Why not open all medical schools in Kathmandu and take hospitals all over Nepal? A medical college in Karnali is bound to fail sooner or later
The third is infrastructure failure, mainly on roads and electricity. The East-West Highway took nearly 40 years to complete, and it was not a good highway. We could never mobilize our own resources to build our highways. In Kathmandu, I can study for 18 hours. In Chitwan’s hot climate, I cannot even read for two hours. Extreme temperatures decrease our productivity. Air conditioners are thus important for a country like Nepal with extreme climates. A common man today wishes to have a washing-machine, a refrigerator, and an air-conditioner. We need better transmission and cross-border lines for these. The MCC was aimed at the same. But we are fighting to build every inch of the transmission line. We fare a little better in power generation due to privatization. The private sector is more efficient. Take the state-owned Chamelia Hydropower Project with per megawatt cost of Rs 580 million, while private ones are undertaking similar projects with per megawatt cost of Rs 150 million.
Nor could we build expressways. A country is all about connecting people. A Kathmandu-Pokhara expressway would cost around $2 billion. It’s not something we cannot afford and we can built it within 5-6 years. With a little spur, we can also link Chitwan to this expressway. But we don’t think of linking these major economic centers, which could result in huge benefits. None of our major projects has been completed without time and cost overruns.
And fourth, there is collective administrative failure. Let us reduce the number of ministries and cut down recurrent expenditure, which has in 15 years grown 14-fold while development expenditure has grown only eight-fold. Even our growing revenues are being funneled into recurrent expenditures. We are not a good place to do business in.
I even keep health and education under administration as the state provides for them. Upendra Mahato built Medicity Hospital for Rs 10-12 billion. What is wrong if it operates a teaching hospital? Why are we opposing it? My relatives say they won’t go to Karnali to study medicine. Even in the US and China, top universities are bunched together, which results in a positive spillover. Why not open all medical schools in Kathmandu and take hospitals all over Nepal? A medical college in Karnali is bound to fail sooner or later without good teachers and students. This hints at our administrative failure.

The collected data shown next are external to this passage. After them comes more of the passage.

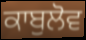
ਕਾਬੁਲੋਵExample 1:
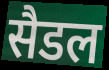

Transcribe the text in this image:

सैडल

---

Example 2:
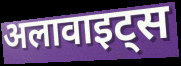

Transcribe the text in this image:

अलावाइट्स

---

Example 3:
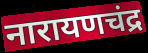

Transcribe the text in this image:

नारायणचंद्र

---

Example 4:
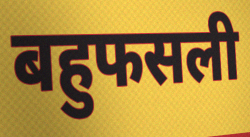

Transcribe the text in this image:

बहुफसली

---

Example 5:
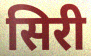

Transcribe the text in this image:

सिरीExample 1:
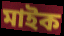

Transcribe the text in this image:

মাইক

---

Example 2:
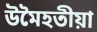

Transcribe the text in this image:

উমৈহতীয়া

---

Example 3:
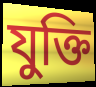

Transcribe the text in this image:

যুক্তি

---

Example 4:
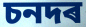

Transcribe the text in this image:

চনদৰ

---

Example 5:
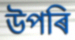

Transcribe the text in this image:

উপৰিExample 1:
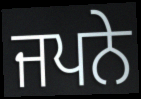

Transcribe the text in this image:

ਜਪਨੇ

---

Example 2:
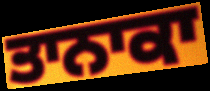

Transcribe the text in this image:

ਤਾਨਾਕਾ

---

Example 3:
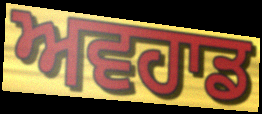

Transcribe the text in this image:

ਅਵਹਾਡ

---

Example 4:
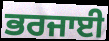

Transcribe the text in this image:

ਭਰਜਾਈ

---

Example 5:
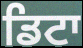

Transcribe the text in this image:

ਡਿਟਾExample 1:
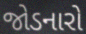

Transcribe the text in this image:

જોડનારો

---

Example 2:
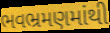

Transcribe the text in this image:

ભવભ્રમણમાંથી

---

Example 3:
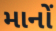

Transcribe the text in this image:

માનોં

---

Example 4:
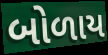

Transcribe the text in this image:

બોળાય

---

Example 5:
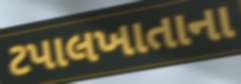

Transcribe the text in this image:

ટપાલખાતાનાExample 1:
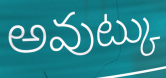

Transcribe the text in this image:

అవుట్కు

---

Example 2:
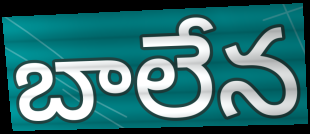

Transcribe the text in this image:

బాలేన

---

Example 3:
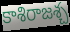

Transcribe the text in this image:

కాశిరాజశ్చ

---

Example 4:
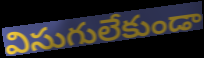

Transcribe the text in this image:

విసుగులేకుండా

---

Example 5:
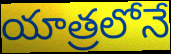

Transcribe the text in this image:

యాత్రలోనే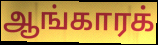
ஆங்காரக்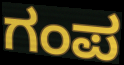
ಗಂಪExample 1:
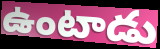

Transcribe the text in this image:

ఉంటాడు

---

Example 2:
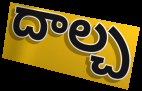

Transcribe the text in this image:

దాల్చ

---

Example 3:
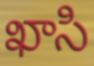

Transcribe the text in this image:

ఖాసి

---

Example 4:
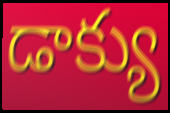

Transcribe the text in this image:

డాక్యు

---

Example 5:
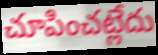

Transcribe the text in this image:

చూపించట్లేదు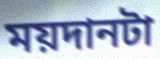
ময়দানটাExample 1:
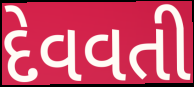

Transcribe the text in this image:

દેવવતી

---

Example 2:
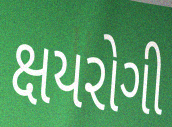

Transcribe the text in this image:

ક્ષયરોગી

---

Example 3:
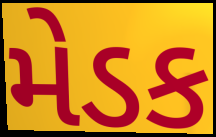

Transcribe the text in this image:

મેડક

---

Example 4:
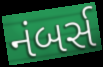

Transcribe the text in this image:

નંબર્સ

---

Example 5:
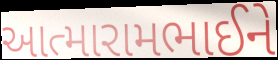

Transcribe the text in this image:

આત્મારામભાઈને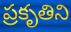
ప్రకృతిని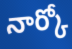
నార్కోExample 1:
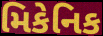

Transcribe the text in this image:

મિકેનિક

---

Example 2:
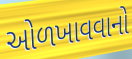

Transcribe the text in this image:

ઓળખાવવાનો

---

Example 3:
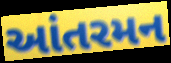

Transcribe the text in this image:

We have healthy foreign exchange reserves and thousands of students who have gotten good education oversees. We also have goodwill abroad. So this is a time for development. But for this we need to be liberal and pro-business and give up our self-interest. There are always tradeoffs. Moreover, it is always easier to destroy than to build. Rather than always protesting against everything let us find a way to prosper, to give collective positive feedback.
Let us improve this place we call home and people will come back. Nepalis are diverse but also connected and that gives us cohesive strength. Our other strengths are our natural beauty and natural diversity within short distances. Democracy is our strength too. We should welcome everyone here, encourage people to drive here from Bangladesh and Bhutan. If outsiders can bring in much-needed investment, what is the harm?
When we address all these collectively, as we have envisioned in Vision 2030, Nepal will be a mid-income industrial country that has solved its road, electricity and drinking water problems. At the same time, we should ensure our development is equitable and benefits everyone across class and caste divides.